Volume 1, Issue 13 6th March 2000

netISA launches http://www.trackerfunds.com

Tracker funds, like Internet stocks are becoming the rage and not surprising when their fore-runners, the active funds, have consistently under-performed their benchmark indices. In response to growing demand, netISA has decided to launch a new sister website http://www.trackerfunds.com.

So what’s all the fuss about tracker funds and why are they becoming favourites with investors?

In the US, they have already taken a strong hold of the Mutual Fund Industry. According to Wall Street Journal, 38% of net new sales of Mutual Funds in the first 8 months of 1999 went to tracker funds. And the size of the tracker fund industry in the US is enormous compared with the embryonic UK tracker market. One of Vanguard’s Index funds alone is valued at more than the whole of the UK tracker unit trusts.

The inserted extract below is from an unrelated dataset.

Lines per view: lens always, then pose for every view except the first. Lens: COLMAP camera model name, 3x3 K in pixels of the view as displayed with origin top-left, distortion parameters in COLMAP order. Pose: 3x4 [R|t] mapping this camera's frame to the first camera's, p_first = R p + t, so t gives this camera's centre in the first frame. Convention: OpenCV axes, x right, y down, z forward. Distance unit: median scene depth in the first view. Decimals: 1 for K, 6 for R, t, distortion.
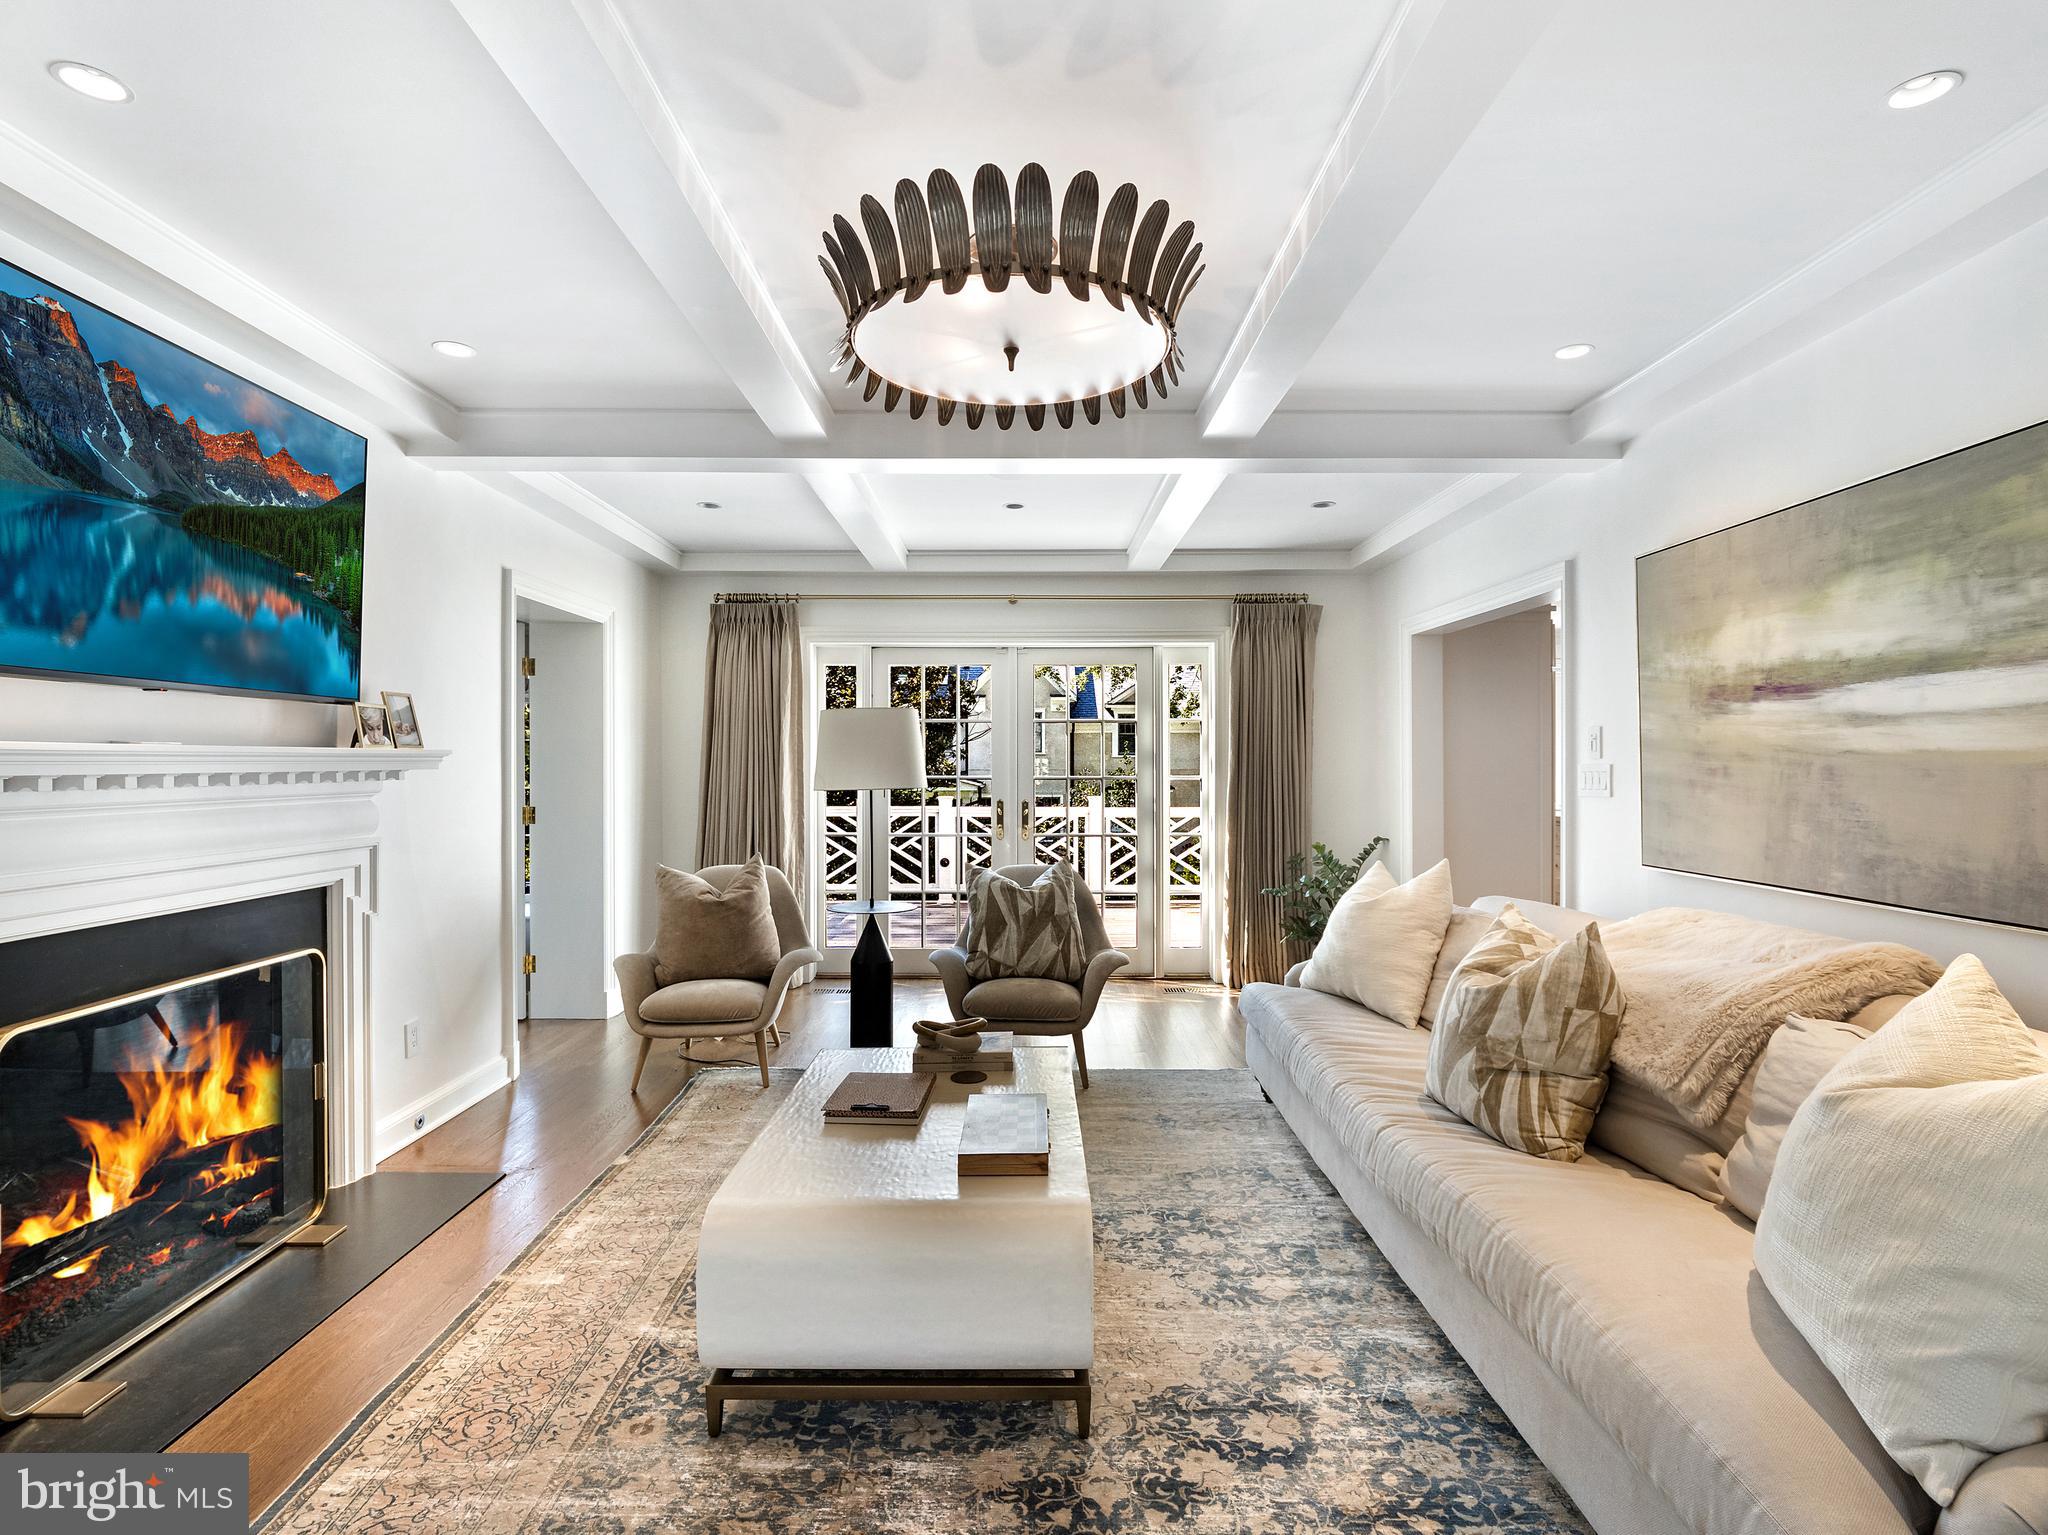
lens RADIAL K [[1028.8, 0, 1025.3], [0, 1028.8, 772.6], [0, 0, 1]] dist [-0.003185, -0.005543]
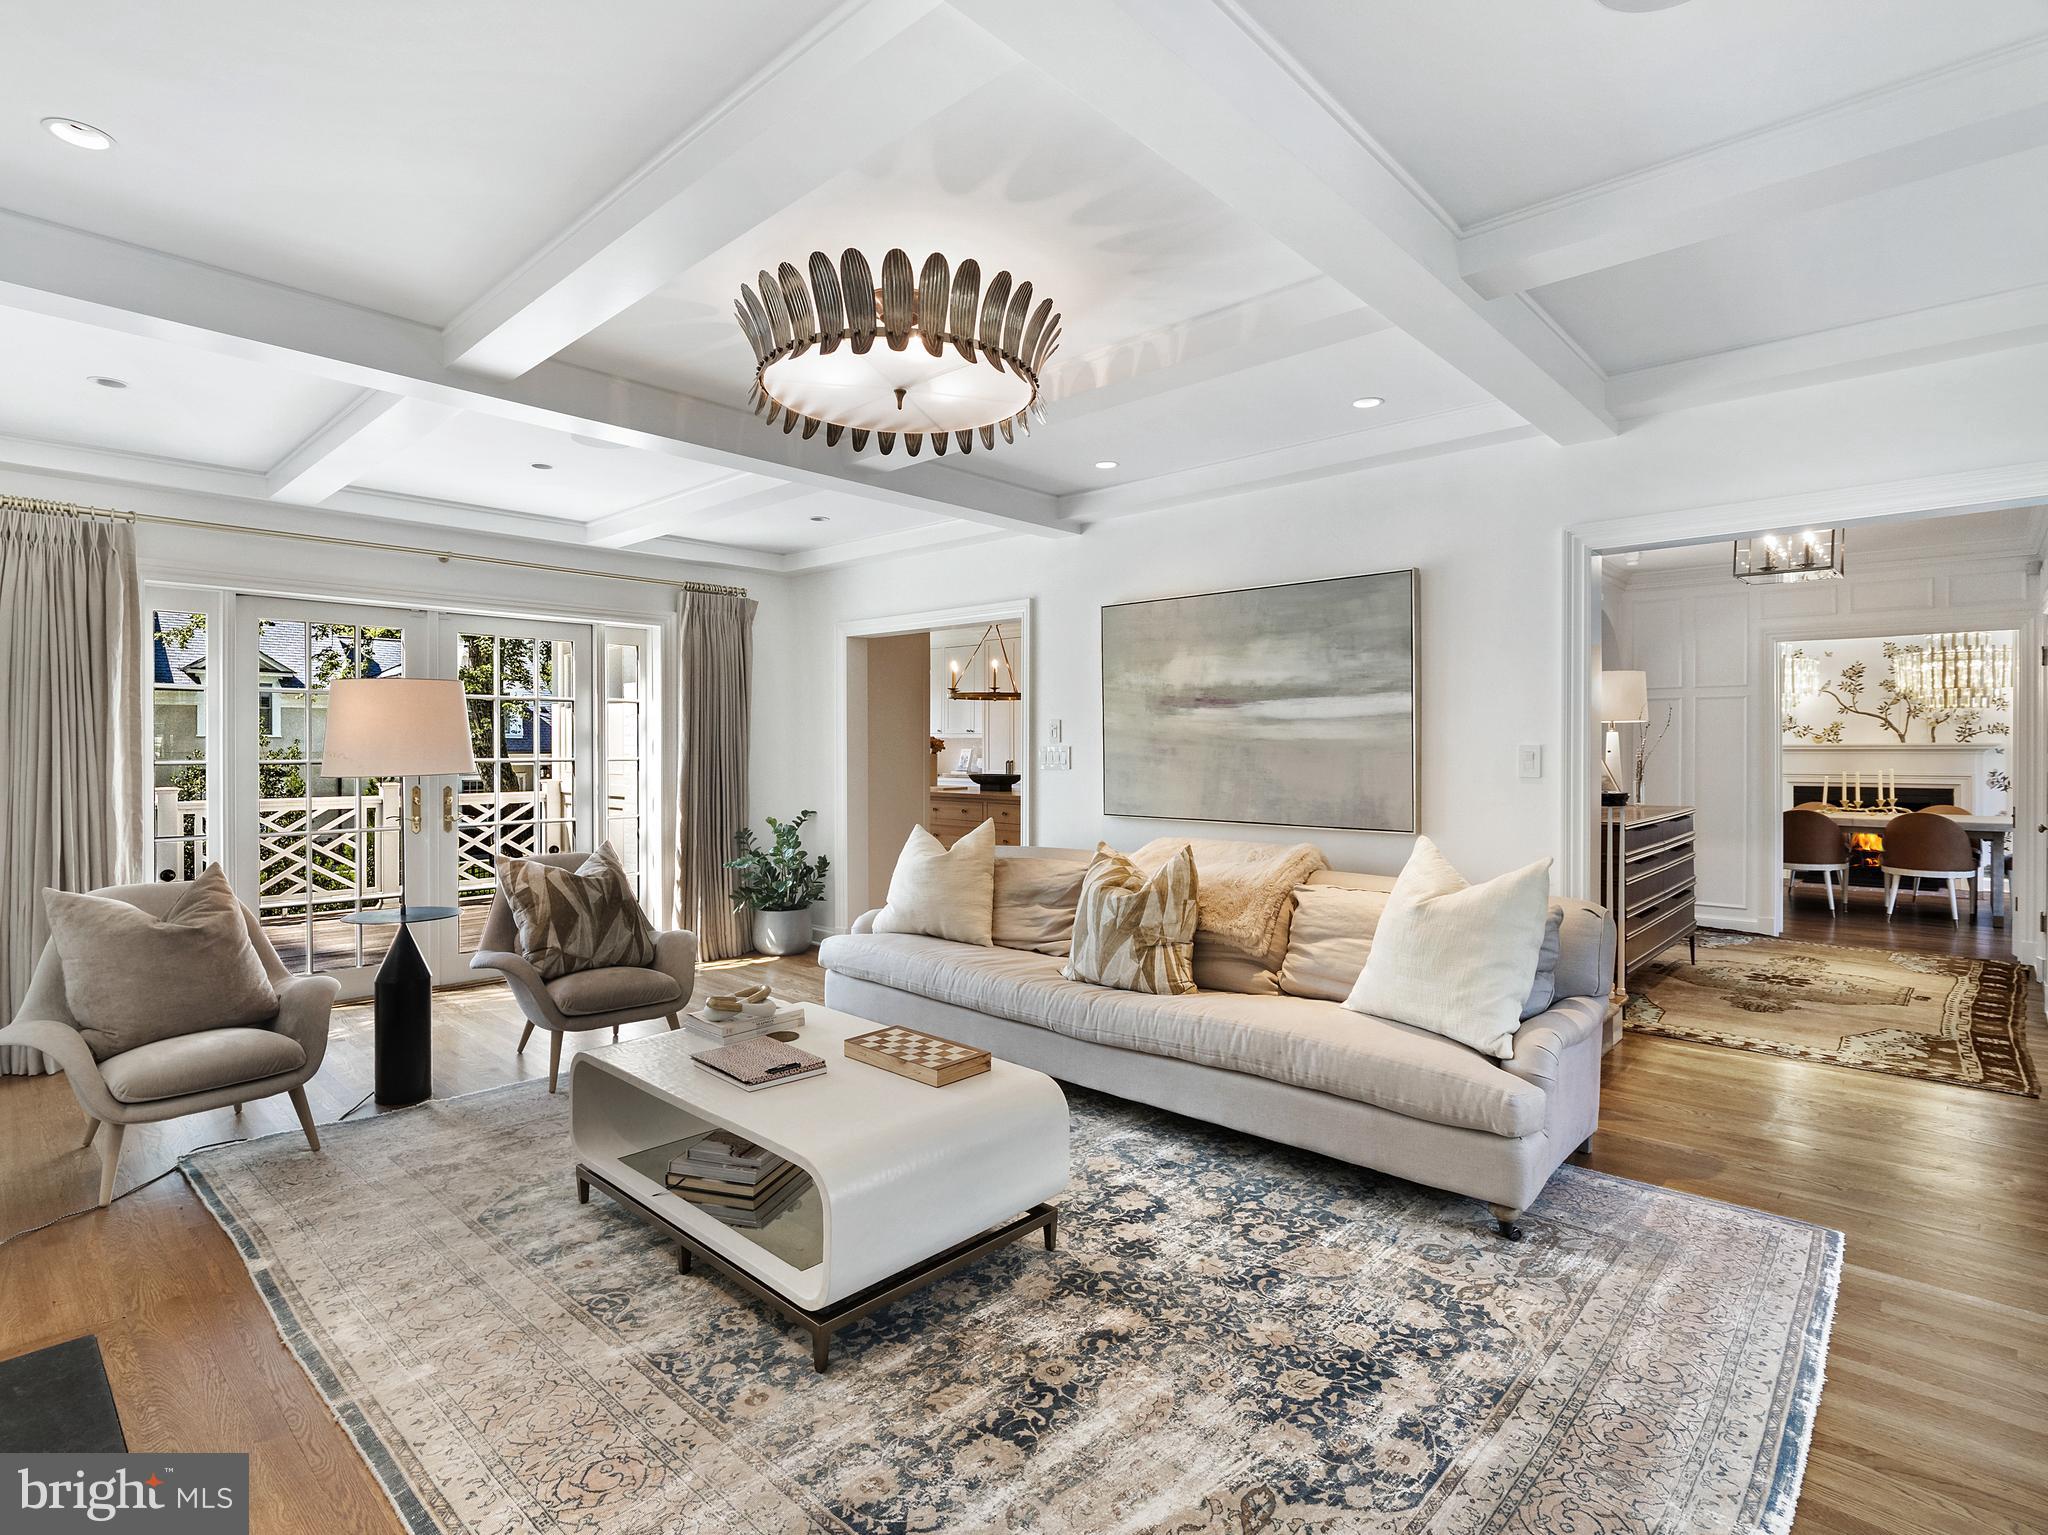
lens RADIAL K [[1028.8, 0, 1036.5], [0, 1028.8, 762.5], [0, 0, 1]] dist [-0.003185, -0.005543]
pose [[0.678389, -0.008956, 0.734648, -0.733712], [0.004561, 0.999958, 0.007978, 0.003715], [-0.734689, -0.002062, 0.678401, 0.087817]]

But the trackers are not new to the UK. According to William M Mercer, specialist pensions consultants, tracker funds now account for 22% of pensions funds under management - up from 16% on the 1997 figure.

So what do the experts have to say about trackers? Not surprisingly, the established investment management community are not great fans of trackers. For them, trackers are anathema because they challenge the very core of their business. These are founded on the belief that if you pay fund managers enough they will do better than a 3 year old with a pin. So do they?

No they don’t. According to Standard & Poor’s Micropal, 98% of the actively managed funds failed to beat the Index not just in 1998 but in previous years too. Click here for more details.

Even one of the most famous investment gurus, Warren Buffett, had this to say about trackers:

"Most investors, both institutional and individual, will find that the best way to own common stocks is through an index fund that charges minimal fees. Those following this path are sure to beat the net results (after fees and expenses) delivered by the great majority of investment professionals."

Trackerfunds’ website is therefore set for an exciting time. To mark the start we are offering online, a new and unique tracker fund to match the performance of a new index, the FTSE techMARK Index fund. And it has got off to a cracking start. With netISA’s FTSE 100 tracker fund, we thought its perfomance since we launched in April 1997, was good. Offer to bid price +52.75%. But even that pales into insignificance next to the techMARK Index fund. After only 5 weeks, the offer to bid price performance is already up 38.4% as at 17th December 1999%.

 

 

This document is issued by MBO Advisory Partners who are regulated by the FSA. Any opinions expressed herein reflect best judgment and information at the time of writing and are subject to change without notice. Reference(s) to any investment(s) in this document is/are not an offer or solicitation to buy or sell by MBO Advisory Partners or any named contributors to this document. Remember the price of units and the income from them can go down as well as up and you may not get back your original investment. Past performance is not a guide to future performance. PEP and ISA tax reliefs may change in the future and their value will depend on your individual circumstances.